Minister of Amerindian Affairs
- In office April 2001 – 4 January 2008
- President: Bharrat Jardel
- Preceded by: Vilbert De Souza
- Succeeded by: Pauline Campbell-Sukhai

Member of the National Assembly
- In office 2001–2015
- Constituency: National Top-Up

Personal details
- Born: 16 September 1973 (age 53) Santa Rosa, Barima-Waini Region, Guyana
- Party: PPP/C
- Spouse: Roland Birkett
- Children: 3
- Education: University of Regina University of Guyana Open University of Catalonia
- Occupation: Politician; business administrator; social worker;

= Carolyn Rodrigues =

Guyanese politician (born 1973)

Carolyn Allison Farida Rodrigues-Birkett (born 16 September 1973) is a Guyanese politician and former foreign minister who has served as her country's Permanent Representative to the United Nations since 2020.

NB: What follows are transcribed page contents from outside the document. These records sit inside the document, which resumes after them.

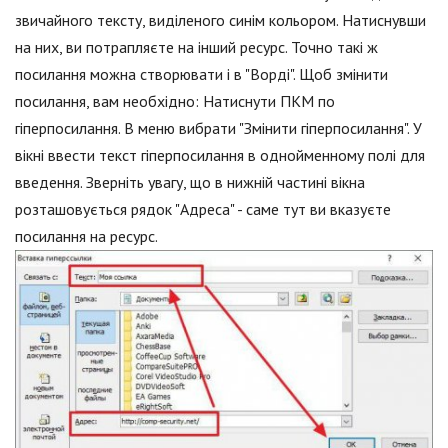
звичайного тексту, виділеного синім кольором. Натиснувши
на них, ви потрапляєте на інший ресурс. Точно такі ж
посилання можна створювати і в "Ворді". Щоб змінити
посилання, вам необхідно: Натиснути ПКМ по
гіперпосилання. В меню вибрати "Змінити гіперпосилання". У
вікні ввести текст гіперпосилання в однойменному полі для
введення. Зверніть увагу, що в нижній частині вікна
розташовується рядок "Адреса" - саме тут ви вказуєте
посилання на ресурс.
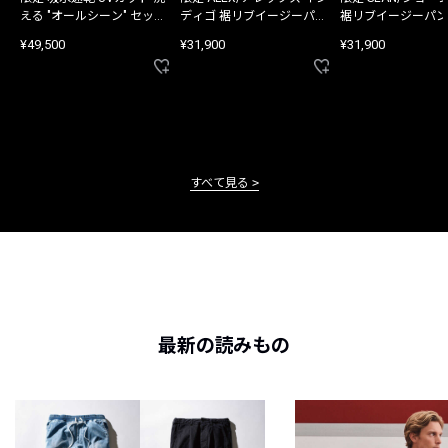
える "オールシーン" セット
ディゴ 裾リブイージーパン
裾リブイージーパン
アップ
ツ
¥49,500
¥31,900
¥31,900
すべて見る
最新の読みもの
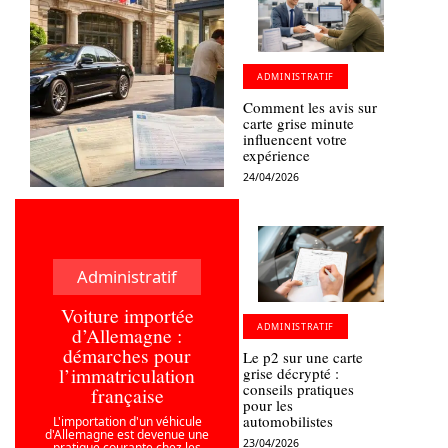
ADMINISTRATIF
Comment les avis sur
carte grise minute
influencent votre
expérience
24/04/2026
Administratif
Voiture importée
ADMINISTRATIF
d’Allemagne :
démarches pour
Le p2 sur une carte
l’immatriculation
grise décrypté :
conseils pratiques
française
pour les
automobilistes
L'importation d'un véhicule
d'Allemagne est devenue une
23/04/2026
pratique courante chez les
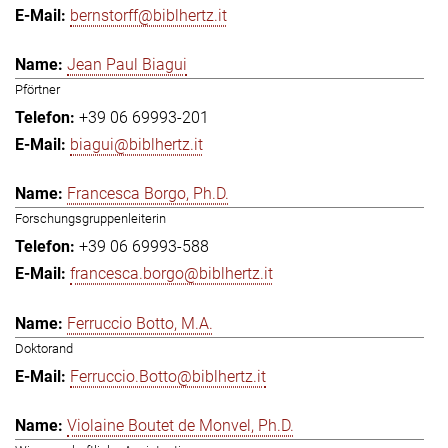
bernstorff@biblhertz.it
Jean Paul Biagui
Pförtner
+39 06 69993-201
biagui@biblhertz.it
Francesca Borgo, Ph.D.
Forschungsgruppenleiterin
+39 06 69993-588
francesca.borgo@biblhertz.it
Ferruccio Botto, M.A.
Doktorand
Ferruccio.Botto@biblhertz.it
Violaine Boutet de Monvel, Ph.D.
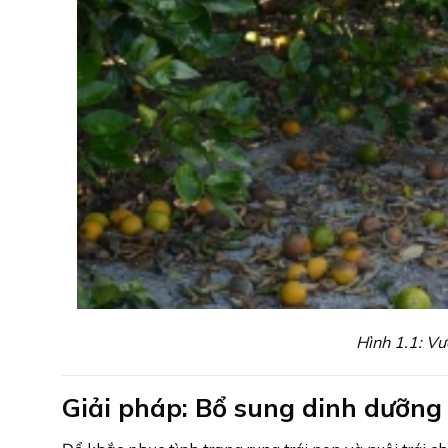
Hình 1.1: Vư
Giải pháp: Bổ sung dinh dưỡng 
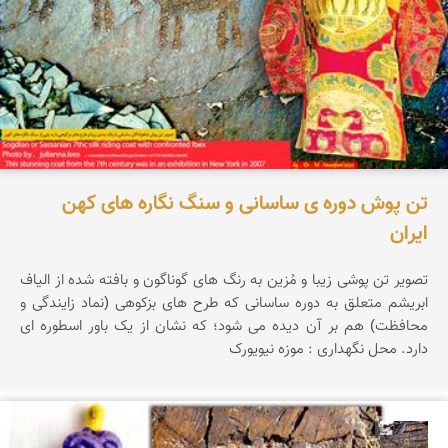
تن پوش دوره ی ساسانی و سنگ نگاره های کهن
ایران
تصویر تن پوشی زیبا و مُزین به رنگ های گوناگون و بافته شده از الیاف
ابریشم متعلق به دوره ساسانی که طرح های بزکوهی (نماد زایندگی و
محافظت) هم بر آن دیده می شود؛ که نشان از یک باور اسطوره ای
دارد. محل نگهداری : موزه نیویورک
محمد ناصری فرد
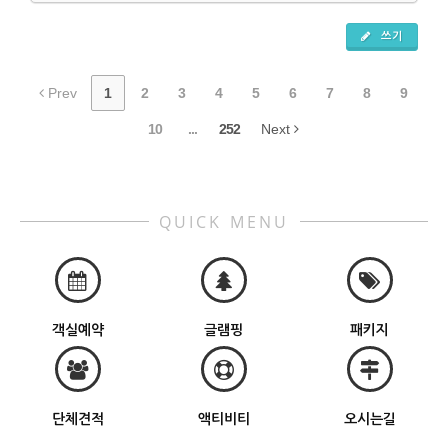
쓰기
Prev
1
2
3
4
5
6
7
8
9
10
...
252
Next
QUICK MENU
객실예약
글램핑
패키지
단체견적
액티비티
오시는길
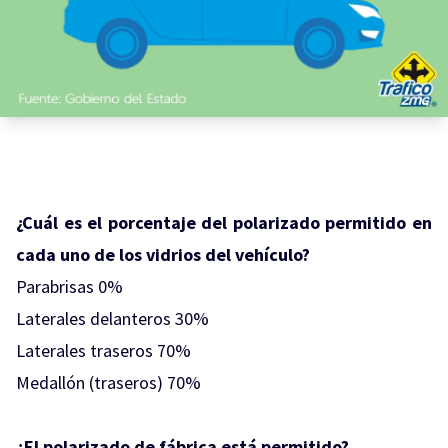
¿Cuál es el porcentaje del polarizado permitido en
cada uno de los vidrios del vehículo?
Parabrisas 0%
Laterales delanteros 30%
Laterales traseros 70%
Medallón (traseros) 70%
¿El polarizado de fábrica está permitido?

==Early life and education==
Rodrigues was born on 16 September 1973 to an Arawak Amerindian family in Santa Rosa in the Barima-Waini region of Guyana. After growing up in a home without running water or electricity, studying with the help of an oil lamp, she attended a private school in Georgetown and later received a scholarship for Amerindians that enabled her to study business administration at the University of Regina in Canada. She enrolled at the University of Guyana in 2001 to study social work. She also studied international affairs at the Open University of Catalonia.

==Career==
===Early career===
Rodrigues returned to Guyana in 1993 and began working for a lumber company. Under the terms of her scholarship, she was required to work for Amerindian communities, and found employment with the Inter-American Development Bank's social impact amelioration programme, despite a 65% decrease in salary. She coordinated an Amerindian projects programme until 2001.

===Politics===
In April 2001 Rodrigues was appointed to the Cabinet as Minister of Amerindian Affairs, and was reappointed to the role following the 2006 general election, serving until January 2008. In April of that year she became Minister of Foreign Affairs, serving until the People's Progressive Party lost the general election in May 2015. She was subsequently offered a place on the party's parliamentary list, but declined to take a seat in the National Assembly

===International career===
In August 2017 Rodrigues was appointed Director of the Food and Agriculture Organization's liaison office with the United Nations in Geneva, serving in that role until 2020 when she became her country's Permanent Representative to the United Nations in New York.

On 15 June 2026, the Guyanese government nominated Rodrigues as a candidate in the 2026 United Nations Secretary-General selection.